ENCINITAS — The perils of teen driving have hit home for many in the county as tragic stories of untimely death have become pervasive. Four local teens brought awareness to the issue in an effort to promote safe driving during the Teen Driving Safety 5K Beach Run along Moonlight beach Feb. 12.
“The kids were impacted by the rash of traffic accidents involving teens and they wanted to raise awareness,” said Sara MacGregor, whose son, Ian, was one of the organizers. As part of a project through Destination Imagination, MacGregor joined other high school students Gus Lack, Joel Kosmatka and Sarah Budman to create a program that would positively influence the target community.
Traffic Sgt. Mark O’Connor, with the San Diego County Sheriffs Department, said safe teen driving was an important message. “We’ve attached our star to their event,” he said. “It’s a good partnership.”

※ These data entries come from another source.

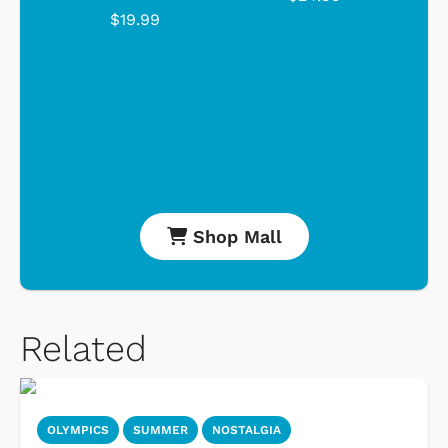
$19.99
Shop Mall
Related
OLYMPICS
SUMMER
NOSTALGIA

Not only did the department come out to give information on safe driving, but several officers also participated in the run.
The department has been working with the Smart Start program to ensure young people are aware of the consequences of their behavior behind the wheel. “We began implementing the program in November 2009,” O’Connor said. “There is a need for this type of training first-time drivers.”

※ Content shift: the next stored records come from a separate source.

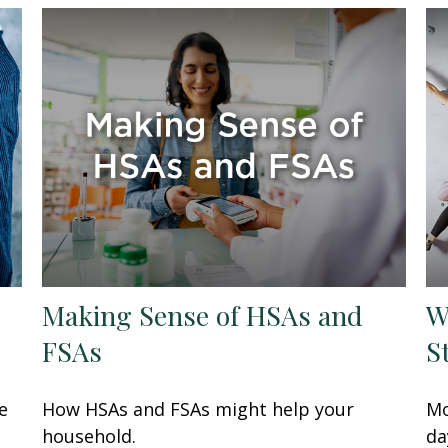
Making Sense of HSAs and
W
FSAs
S
e
How HSAs and FSAs might help your
Mo
household.
da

Approximately 100 students showed up recently at a Start Smart presentation at San Dieguito Academy. “We’re hoping it’s sticking,” he said. The school will soon require all drivers who want an on campus-parking permit to take the class.
O’Connor admitted that law enforcement can only do so much when it comes to educating youth on safe driving. “That’s the loudest voice. When their peers start to get involved that’s where real change will happen,” he said.

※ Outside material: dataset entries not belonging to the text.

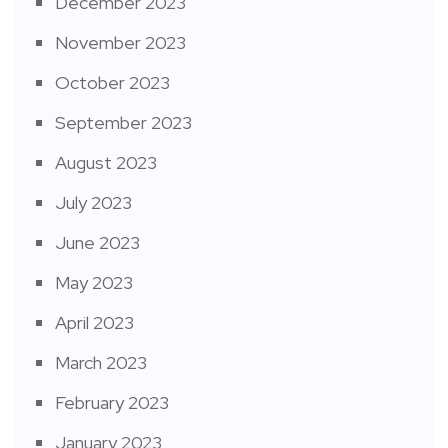
December 2023
November 2023
October 2023
September 2023
August 2023
July 2023
June 2023
May 2023
April 2023
March 2023
February 2023
January 2023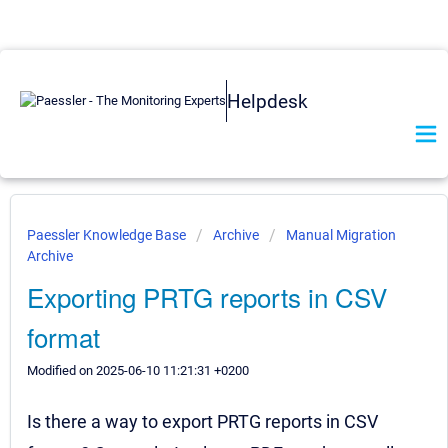
Helpdesk
Paessler Knowledge Base
Archive
Manual Migration
Archive
Exporting PRTG reports in CSV
format
Modified on 2025-06-10 11:21:31 +0200
Is there a way to export PRTG reports in CSV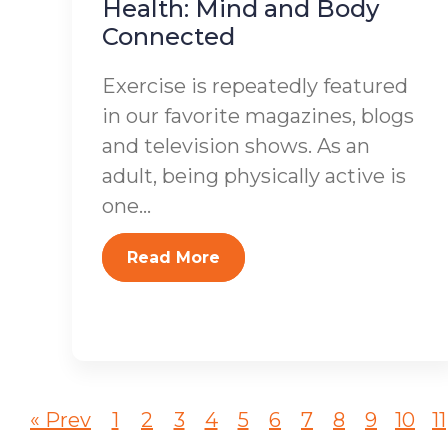
Health: Mind and Body
Connected
Exercise is repeatedly featured
in our favorite magazines, blogs
and television shows. As an
adult, being physically active is
one...
Read More
« Prev
1
2
3
4
5
6
7
8
9
10
11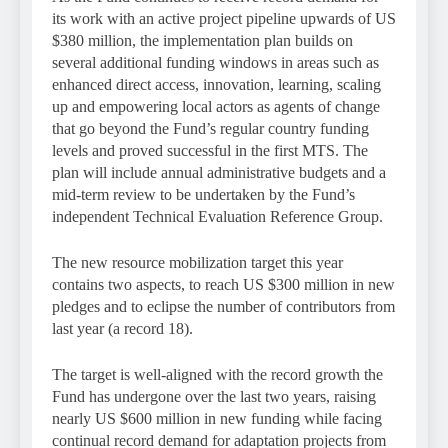
its work with an active project pipeline upwards of US
$380 million, the implementation plan builds on
several additional funding windows in areas such as
enhanced direct access, innovation, learning, scaling
up and empowering local actors as agents of change
that go beyond the Fund’s regular country funding
levels and proved successful in the first MTS. The
plan will include annual administrative budgets and a
mid-term review to be undertaken by the Fund’s
independent Technical Evaluation Reference Group.
The new resource mobilization target this year
contains two aspects, to reach US $300 million in new
pledges and to eclipse the number of contributors from
last year (a record 18).
The target is well-aligned with the record growth the
Fund has undergone over the last two years, raising
nearly US $600 million in new funding while facing
continual record demand for adaptation projects from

Cardiff resident Victor Grewal, 32, spoke to the crowd after the run. “On March 28, 1984, a drunk driver ran a stop sign,” he said. Grewal was in a coma for two months followed by seven months in a rehabilitation facility. He is partially paralyzed on his left side and has permanent brain damage. “It’s very hard for me to remember things short term,” Grewal said.
The damage left in the wake of the crash made an impact on the teens as they, along with their parents, listened intently to Grewal’s story. “My dad was paralyzed, my mom and brother both had broken bones,” he said. Although he admitted he was nervous to talk to crowds before he spoke, Grewal said it was important to show the devastation a wrong choice can cause. “I want to open people’s eyes,” he said, “life is not easy when you have an injury.” Grewal struggles to retain information and continues to deal with physical pain from the accident.
“There were tears when Victor spoke,” MacGregor said. “I was happy that it made an impact on people.”
Nancy Perry-Sheridan with the San Dieguito Alliance for a Drug Free Youth was at the event to support the cause. “Kids think ‘this could never happen to me,’” she said, referring to car fatalities. She said the Start Smart program is unique in that parents must attend the class with their teen. “It gets the conversation started on what responsibilities come with getting behind the wheel,” she said.
Aside from being under the influence while driving, MacGregor said there are additional behaviors that are unsafe. “People get distracted by any electronic device,” he said. He encouraged young people to remind their parents to avoid distractions while driving as well. “Kids always like to defy their parents, right? This time it can be for good,” he said.
The turnout and support exceeded the organizer’s expectations. “Our basic goal was to raise awareness in our community about safe teen driving,” MacGregor said. “We figured we needed at least 150 student entry fees to break even but we got 240 runners in all.”
Funds from the event will be donated to the Amanda Post and Natalie Nield scholarship and SADD (Students Against Drunk Driving). Post and Nield, Cathedral Catholic high school students, were killed in a crash near Bishop last summer.